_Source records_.

..............................

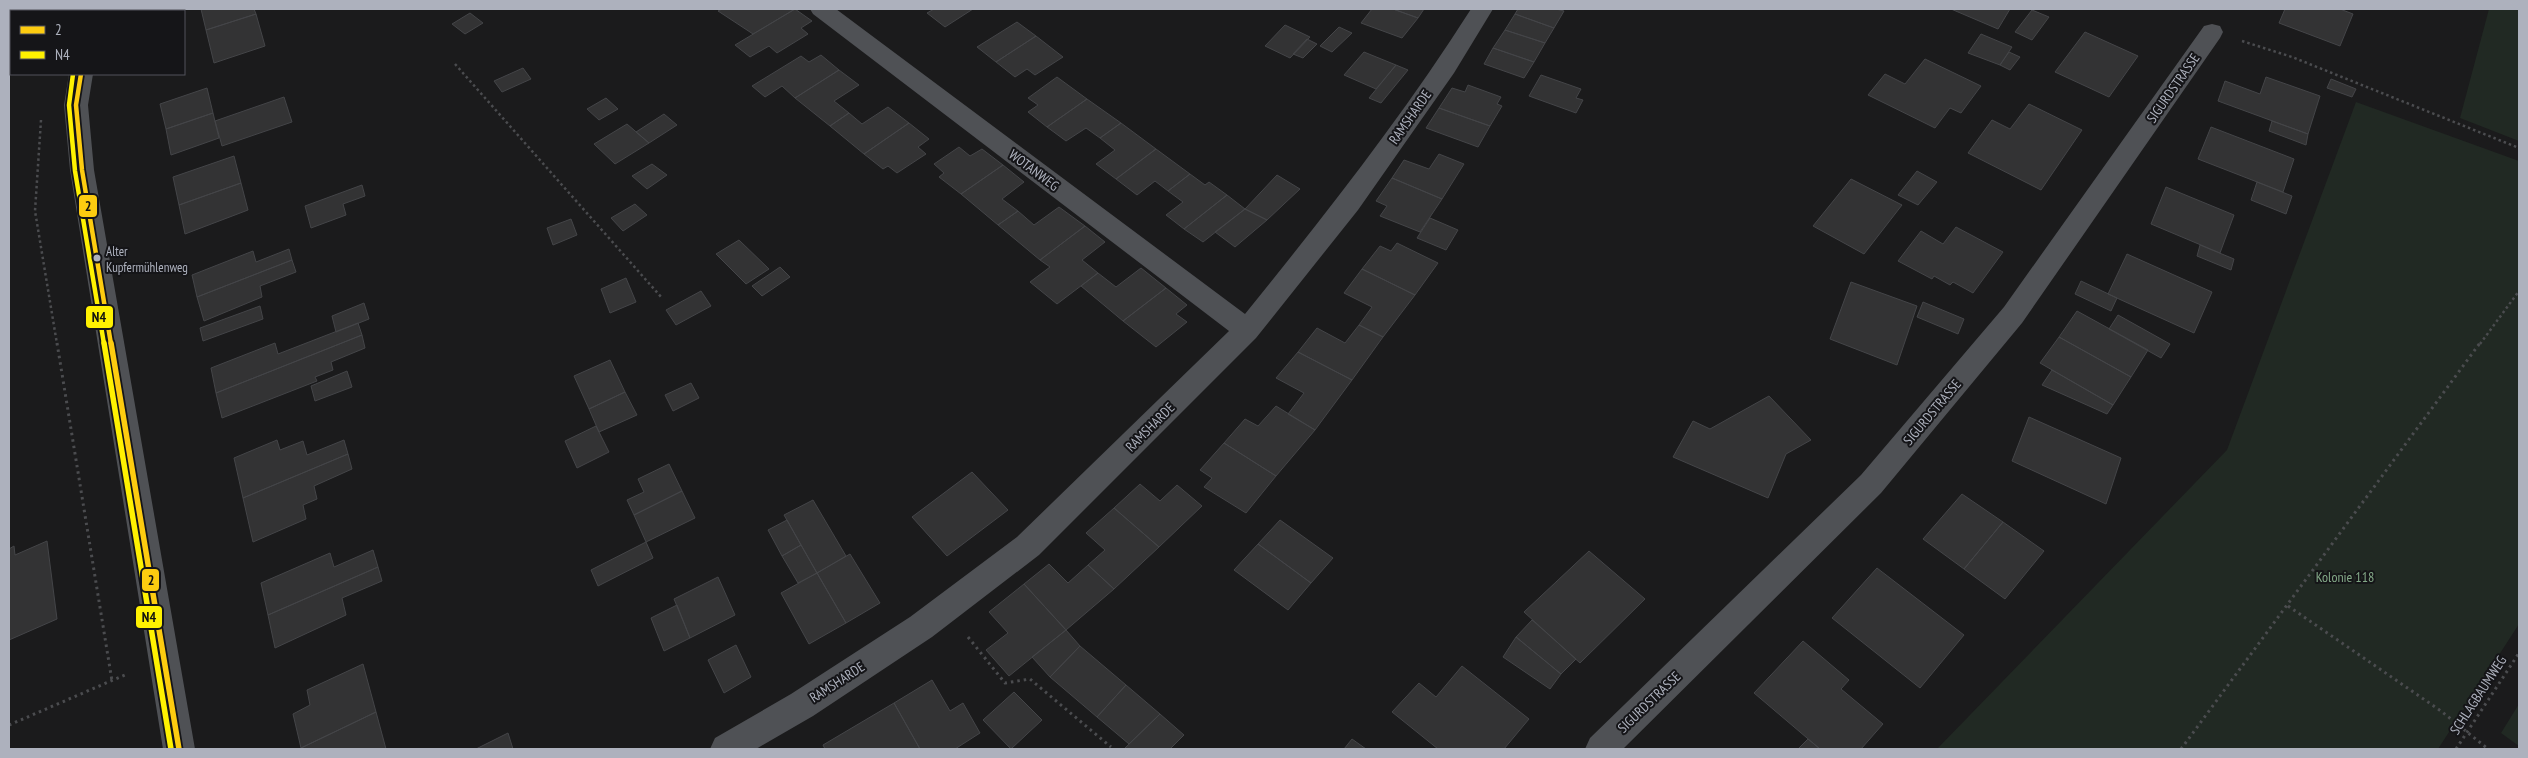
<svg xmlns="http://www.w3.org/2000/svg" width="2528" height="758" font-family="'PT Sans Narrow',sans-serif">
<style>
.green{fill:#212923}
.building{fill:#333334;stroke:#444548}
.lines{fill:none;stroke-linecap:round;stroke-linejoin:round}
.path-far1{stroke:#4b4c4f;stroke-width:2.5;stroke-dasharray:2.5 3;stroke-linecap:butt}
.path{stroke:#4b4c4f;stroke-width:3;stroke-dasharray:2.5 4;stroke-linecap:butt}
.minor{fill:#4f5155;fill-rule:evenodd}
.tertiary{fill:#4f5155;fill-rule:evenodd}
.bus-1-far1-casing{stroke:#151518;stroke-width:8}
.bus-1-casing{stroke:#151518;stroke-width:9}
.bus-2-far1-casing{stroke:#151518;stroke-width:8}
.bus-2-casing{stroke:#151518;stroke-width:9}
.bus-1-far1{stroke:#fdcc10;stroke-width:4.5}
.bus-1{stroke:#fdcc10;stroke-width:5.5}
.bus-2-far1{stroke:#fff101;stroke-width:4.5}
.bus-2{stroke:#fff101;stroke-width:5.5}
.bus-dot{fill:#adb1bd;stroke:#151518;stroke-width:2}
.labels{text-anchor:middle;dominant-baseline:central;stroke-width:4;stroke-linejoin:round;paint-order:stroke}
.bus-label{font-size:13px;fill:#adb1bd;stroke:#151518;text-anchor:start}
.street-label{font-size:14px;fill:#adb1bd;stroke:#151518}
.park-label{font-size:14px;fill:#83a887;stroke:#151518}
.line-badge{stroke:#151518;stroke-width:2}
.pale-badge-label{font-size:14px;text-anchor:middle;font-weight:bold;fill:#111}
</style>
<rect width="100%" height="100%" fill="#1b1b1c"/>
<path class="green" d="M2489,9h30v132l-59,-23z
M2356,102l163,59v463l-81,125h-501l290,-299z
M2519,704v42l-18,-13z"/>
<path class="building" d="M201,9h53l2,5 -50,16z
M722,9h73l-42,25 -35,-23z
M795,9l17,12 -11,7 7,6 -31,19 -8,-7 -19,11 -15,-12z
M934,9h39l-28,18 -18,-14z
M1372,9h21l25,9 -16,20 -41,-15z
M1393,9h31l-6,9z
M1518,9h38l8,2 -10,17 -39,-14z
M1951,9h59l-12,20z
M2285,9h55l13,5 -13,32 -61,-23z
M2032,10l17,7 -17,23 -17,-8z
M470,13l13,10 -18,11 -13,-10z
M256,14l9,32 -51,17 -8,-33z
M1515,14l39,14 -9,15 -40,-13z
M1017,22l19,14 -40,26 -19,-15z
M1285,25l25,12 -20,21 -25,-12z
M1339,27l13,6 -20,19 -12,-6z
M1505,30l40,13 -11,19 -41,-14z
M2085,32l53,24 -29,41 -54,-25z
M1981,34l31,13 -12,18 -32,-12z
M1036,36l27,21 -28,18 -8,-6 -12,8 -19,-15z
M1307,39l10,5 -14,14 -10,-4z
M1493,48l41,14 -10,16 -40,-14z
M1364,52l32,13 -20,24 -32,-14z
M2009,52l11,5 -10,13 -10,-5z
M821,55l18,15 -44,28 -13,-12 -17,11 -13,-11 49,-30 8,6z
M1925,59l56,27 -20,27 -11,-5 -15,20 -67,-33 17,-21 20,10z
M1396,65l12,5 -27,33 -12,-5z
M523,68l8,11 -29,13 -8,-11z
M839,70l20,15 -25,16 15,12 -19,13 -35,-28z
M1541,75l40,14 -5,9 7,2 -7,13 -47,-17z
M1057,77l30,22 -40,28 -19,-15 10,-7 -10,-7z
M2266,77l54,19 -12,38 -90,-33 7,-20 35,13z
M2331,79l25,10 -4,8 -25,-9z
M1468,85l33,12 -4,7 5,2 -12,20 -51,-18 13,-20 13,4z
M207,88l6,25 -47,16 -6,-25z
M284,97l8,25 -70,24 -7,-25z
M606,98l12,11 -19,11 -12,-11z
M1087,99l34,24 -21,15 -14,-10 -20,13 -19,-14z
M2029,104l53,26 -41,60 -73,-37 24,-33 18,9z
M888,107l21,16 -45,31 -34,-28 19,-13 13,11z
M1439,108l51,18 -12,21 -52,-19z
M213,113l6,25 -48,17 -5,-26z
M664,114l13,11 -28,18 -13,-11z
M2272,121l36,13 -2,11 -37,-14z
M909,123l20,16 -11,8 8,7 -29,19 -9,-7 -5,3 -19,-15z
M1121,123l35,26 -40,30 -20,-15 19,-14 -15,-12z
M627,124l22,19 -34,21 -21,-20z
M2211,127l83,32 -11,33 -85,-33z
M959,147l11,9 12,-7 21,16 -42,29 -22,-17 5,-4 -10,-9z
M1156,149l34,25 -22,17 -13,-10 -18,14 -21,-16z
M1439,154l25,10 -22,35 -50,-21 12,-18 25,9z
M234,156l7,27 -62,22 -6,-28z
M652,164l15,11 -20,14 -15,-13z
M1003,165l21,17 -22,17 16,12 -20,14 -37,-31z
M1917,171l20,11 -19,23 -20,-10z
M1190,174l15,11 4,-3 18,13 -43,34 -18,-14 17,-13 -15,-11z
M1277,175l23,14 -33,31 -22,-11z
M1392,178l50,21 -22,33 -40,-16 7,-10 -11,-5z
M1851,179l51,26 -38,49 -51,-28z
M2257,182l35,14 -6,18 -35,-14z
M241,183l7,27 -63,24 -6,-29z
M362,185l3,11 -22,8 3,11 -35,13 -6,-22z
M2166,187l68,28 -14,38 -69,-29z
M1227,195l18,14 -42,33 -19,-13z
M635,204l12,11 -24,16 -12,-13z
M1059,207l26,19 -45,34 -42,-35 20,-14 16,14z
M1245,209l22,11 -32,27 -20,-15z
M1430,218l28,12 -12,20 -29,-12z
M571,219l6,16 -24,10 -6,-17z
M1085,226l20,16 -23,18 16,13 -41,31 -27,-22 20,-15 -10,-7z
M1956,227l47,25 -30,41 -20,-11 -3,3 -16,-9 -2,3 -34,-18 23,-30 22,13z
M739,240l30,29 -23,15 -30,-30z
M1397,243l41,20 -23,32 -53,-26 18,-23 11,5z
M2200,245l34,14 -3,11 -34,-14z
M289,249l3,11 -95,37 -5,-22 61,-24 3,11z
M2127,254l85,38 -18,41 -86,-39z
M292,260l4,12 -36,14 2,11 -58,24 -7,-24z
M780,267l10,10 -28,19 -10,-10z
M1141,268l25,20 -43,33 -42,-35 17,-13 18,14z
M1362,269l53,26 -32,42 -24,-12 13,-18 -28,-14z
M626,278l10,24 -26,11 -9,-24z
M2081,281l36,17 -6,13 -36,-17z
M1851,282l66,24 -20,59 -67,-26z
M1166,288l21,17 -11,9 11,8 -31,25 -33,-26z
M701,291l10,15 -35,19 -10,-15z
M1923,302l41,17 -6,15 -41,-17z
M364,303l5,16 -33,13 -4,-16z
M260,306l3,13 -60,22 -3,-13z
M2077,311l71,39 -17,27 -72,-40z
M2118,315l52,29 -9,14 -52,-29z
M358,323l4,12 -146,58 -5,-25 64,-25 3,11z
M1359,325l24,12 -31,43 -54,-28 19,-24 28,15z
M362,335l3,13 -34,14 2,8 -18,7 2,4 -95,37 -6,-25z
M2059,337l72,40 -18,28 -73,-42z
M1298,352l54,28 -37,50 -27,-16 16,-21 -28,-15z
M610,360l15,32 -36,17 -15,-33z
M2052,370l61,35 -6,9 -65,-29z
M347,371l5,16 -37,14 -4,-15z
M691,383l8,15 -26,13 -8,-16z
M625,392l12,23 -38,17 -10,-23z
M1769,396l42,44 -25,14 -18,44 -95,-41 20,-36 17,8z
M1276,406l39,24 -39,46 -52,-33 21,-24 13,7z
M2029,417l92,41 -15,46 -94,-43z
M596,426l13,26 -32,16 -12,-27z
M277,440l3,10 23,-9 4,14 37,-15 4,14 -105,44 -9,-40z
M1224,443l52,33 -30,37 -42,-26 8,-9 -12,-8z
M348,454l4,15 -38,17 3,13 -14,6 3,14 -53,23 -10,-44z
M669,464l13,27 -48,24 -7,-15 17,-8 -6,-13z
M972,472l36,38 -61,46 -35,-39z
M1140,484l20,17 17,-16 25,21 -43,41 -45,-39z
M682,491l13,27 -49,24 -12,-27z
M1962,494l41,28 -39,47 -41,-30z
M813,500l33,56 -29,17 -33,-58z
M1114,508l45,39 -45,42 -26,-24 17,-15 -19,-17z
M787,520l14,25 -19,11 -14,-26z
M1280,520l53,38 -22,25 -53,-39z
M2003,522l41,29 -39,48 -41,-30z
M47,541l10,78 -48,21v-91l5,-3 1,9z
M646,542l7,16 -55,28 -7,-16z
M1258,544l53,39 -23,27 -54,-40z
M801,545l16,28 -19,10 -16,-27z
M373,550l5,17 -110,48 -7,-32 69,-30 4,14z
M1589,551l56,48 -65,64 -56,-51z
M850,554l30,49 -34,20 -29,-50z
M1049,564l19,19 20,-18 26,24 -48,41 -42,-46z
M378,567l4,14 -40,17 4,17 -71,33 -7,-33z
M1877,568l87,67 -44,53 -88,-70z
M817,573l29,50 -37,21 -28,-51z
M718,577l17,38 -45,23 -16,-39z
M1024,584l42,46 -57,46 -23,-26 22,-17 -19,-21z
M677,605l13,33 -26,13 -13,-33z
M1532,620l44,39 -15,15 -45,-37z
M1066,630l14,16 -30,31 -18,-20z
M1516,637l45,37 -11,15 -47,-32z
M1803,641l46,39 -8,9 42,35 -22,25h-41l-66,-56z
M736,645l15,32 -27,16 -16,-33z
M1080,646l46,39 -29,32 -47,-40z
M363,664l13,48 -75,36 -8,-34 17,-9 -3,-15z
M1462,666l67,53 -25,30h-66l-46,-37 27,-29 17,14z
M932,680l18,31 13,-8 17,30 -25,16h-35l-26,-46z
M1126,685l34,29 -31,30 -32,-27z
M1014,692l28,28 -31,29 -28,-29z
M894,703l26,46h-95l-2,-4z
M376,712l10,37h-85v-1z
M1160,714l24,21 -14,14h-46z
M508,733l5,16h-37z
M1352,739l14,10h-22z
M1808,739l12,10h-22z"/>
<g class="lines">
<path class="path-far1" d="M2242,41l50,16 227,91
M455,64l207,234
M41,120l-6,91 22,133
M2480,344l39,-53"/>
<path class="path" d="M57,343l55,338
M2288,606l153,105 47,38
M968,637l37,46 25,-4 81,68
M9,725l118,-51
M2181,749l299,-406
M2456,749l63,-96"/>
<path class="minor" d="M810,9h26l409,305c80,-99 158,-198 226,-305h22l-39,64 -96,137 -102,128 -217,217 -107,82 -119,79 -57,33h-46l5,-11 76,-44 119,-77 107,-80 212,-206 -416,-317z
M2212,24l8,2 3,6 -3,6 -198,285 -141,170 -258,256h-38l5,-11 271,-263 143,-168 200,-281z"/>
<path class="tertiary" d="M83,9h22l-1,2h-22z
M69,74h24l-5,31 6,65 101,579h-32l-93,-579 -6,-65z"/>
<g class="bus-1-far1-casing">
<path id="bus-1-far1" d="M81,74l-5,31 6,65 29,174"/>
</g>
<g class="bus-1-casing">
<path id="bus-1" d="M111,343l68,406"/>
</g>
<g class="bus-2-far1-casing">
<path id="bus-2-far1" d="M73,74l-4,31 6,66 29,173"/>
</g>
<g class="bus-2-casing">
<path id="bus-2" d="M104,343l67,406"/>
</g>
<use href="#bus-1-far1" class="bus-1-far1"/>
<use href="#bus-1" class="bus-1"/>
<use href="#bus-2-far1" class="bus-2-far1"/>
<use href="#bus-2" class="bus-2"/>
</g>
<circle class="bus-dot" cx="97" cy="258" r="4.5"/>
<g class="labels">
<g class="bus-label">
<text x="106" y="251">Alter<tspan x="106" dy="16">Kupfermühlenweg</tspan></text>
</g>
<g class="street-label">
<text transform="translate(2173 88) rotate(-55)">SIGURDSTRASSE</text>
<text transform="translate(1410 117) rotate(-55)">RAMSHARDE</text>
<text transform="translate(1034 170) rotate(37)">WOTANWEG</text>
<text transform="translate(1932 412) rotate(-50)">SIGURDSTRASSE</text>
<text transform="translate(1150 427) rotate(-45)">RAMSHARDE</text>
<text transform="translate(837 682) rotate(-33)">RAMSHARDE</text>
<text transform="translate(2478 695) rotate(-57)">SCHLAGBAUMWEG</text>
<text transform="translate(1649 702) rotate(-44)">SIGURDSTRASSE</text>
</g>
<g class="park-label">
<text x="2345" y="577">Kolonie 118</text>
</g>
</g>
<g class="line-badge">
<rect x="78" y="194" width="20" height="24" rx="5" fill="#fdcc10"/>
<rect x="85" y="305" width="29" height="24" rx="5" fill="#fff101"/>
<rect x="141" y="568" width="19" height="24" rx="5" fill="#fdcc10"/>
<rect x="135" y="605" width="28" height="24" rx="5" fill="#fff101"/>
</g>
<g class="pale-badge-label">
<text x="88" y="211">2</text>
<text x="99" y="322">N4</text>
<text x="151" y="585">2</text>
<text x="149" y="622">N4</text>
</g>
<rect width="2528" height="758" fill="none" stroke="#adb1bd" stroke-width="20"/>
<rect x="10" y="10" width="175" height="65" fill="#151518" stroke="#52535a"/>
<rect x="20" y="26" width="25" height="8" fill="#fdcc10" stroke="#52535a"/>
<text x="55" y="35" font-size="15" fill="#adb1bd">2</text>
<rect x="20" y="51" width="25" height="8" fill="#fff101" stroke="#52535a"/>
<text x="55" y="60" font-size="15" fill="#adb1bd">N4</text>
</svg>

..............................

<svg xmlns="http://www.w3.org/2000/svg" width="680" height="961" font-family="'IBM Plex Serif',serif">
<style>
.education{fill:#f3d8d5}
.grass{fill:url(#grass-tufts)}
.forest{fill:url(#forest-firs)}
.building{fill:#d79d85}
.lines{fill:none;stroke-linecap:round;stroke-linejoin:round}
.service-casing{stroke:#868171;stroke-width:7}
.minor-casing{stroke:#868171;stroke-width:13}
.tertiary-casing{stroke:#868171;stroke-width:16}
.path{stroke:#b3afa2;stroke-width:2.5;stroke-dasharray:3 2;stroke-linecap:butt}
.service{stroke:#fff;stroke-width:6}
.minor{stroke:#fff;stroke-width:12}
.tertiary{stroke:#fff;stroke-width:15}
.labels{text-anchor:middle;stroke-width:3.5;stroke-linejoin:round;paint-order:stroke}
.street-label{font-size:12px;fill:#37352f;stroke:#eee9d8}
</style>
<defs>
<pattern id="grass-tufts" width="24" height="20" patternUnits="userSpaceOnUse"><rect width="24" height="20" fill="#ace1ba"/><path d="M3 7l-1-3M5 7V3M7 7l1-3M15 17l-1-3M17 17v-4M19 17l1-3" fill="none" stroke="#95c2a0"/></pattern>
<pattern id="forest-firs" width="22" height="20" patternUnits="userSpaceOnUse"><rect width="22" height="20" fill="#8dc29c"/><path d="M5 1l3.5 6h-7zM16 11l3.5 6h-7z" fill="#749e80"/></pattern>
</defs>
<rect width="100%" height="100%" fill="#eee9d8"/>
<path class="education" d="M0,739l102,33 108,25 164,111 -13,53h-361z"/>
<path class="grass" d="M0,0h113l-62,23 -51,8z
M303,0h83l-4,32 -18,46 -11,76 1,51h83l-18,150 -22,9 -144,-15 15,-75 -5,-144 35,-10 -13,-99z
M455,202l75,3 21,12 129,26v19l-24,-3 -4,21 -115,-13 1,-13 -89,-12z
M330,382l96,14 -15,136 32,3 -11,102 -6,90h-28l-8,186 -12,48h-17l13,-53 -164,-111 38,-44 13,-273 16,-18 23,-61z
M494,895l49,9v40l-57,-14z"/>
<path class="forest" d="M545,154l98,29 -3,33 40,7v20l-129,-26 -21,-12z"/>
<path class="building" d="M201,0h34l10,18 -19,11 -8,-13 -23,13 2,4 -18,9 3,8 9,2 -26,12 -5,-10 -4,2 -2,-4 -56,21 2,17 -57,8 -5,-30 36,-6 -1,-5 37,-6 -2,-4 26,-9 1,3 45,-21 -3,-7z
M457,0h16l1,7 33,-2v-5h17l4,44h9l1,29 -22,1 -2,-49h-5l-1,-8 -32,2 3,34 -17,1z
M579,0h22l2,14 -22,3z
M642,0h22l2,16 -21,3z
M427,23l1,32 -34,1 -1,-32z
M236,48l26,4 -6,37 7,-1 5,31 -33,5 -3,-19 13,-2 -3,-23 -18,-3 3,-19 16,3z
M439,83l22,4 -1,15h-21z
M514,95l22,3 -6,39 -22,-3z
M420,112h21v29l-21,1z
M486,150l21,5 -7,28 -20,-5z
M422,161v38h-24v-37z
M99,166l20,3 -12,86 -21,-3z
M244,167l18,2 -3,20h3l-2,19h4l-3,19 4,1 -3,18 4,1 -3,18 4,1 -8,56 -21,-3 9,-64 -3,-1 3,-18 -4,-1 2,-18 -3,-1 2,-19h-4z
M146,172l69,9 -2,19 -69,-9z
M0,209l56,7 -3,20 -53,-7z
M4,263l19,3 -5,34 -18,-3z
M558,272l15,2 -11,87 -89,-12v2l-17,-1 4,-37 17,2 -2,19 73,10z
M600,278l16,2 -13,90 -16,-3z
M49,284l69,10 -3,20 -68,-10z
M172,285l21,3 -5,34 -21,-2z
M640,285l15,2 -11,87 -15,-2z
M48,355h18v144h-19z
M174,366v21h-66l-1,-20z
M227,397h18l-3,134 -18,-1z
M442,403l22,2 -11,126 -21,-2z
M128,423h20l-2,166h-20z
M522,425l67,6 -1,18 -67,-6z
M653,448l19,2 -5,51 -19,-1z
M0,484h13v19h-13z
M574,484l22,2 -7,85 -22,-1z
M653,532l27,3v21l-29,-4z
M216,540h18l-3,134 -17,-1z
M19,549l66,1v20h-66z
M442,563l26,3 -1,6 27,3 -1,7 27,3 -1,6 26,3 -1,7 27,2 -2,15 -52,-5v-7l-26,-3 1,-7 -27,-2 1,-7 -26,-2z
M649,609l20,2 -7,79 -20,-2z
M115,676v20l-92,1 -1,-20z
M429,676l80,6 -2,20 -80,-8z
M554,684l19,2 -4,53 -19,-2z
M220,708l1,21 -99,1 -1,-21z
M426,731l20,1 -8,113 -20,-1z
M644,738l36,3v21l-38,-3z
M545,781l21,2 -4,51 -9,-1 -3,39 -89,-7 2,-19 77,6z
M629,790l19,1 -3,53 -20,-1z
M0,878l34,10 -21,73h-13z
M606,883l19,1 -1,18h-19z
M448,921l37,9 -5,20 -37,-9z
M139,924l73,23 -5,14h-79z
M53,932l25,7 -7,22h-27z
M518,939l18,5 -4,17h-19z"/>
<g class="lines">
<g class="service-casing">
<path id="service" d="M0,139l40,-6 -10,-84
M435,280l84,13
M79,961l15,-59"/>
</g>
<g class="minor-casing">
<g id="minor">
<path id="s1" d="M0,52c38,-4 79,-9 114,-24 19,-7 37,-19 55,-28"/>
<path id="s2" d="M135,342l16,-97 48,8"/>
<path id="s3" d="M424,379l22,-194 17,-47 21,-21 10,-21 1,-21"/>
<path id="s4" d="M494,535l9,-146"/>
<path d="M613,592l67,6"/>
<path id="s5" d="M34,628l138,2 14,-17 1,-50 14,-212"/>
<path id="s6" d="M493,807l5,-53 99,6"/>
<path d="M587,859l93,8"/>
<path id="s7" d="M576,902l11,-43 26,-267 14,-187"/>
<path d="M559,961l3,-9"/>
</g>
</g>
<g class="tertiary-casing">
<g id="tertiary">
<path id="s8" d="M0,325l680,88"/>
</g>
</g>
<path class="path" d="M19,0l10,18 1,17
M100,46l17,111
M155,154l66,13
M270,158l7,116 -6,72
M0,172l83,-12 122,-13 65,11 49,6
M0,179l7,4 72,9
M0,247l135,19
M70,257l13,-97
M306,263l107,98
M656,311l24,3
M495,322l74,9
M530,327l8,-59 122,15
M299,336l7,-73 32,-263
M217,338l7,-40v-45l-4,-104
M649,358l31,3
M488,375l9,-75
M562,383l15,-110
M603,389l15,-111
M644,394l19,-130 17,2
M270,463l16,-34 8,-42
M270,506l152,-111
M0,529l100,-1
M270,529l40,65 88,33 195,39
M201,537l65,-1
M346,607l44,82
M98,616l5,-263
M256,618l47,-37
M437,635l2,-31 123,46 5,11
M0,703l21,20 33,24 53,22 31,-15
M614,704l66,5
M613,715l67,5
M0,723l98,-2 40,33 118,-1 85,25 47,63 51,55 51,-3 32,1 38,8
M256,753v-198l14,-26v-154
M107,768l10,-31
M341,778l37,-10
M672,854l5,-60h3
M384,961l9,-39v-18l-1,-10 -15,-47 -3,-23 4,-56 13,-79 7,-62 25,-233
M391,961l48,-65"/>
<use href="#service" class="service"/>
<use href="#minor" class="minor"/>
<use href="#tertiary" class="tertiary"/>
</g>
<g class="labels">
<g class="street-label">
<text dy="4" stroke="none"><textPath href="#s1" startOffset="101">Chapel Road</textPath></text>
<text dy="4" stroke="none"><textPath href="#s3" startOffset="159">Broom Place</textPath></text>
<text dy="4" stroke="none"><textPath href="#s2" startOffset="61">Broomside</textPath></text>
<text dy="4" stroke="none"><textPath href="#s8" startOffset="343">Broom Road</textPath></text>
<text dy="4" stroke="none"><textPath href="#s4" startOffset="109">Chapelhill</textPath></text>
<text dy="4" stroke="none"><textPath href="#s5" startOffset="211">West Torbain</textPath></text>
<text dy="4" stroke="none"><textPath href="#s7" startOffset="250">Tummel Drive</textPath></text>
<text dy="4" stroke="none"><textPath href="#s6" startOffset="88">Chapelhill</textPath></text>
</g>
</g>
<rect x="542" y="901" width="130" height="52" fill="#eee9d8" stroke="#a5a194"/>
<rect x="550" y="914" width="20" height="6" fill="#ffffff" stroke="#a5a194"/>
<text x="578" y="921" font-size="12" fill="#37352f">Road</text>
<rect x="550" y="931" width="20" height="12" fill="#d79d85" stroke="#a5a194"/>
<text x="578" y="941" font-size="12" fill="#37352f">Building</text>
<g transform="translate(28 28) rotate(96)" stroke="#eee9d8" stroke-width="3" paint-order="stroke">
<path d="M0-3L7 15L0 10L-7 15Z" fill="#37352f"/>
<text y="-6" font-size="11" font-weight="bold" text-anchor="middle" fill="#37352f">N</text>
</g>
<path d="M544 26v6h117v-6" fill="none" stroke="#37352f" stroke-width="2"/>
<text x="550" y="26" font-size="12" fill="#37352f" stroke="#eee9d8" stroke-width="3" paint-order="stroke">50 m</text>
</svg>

..............................

_TASK GOAL_. Find every line in the entries that includes the word "butt", then state how many there are and nothing else.

_ANSWER FOR THIS EXERCISE_. 3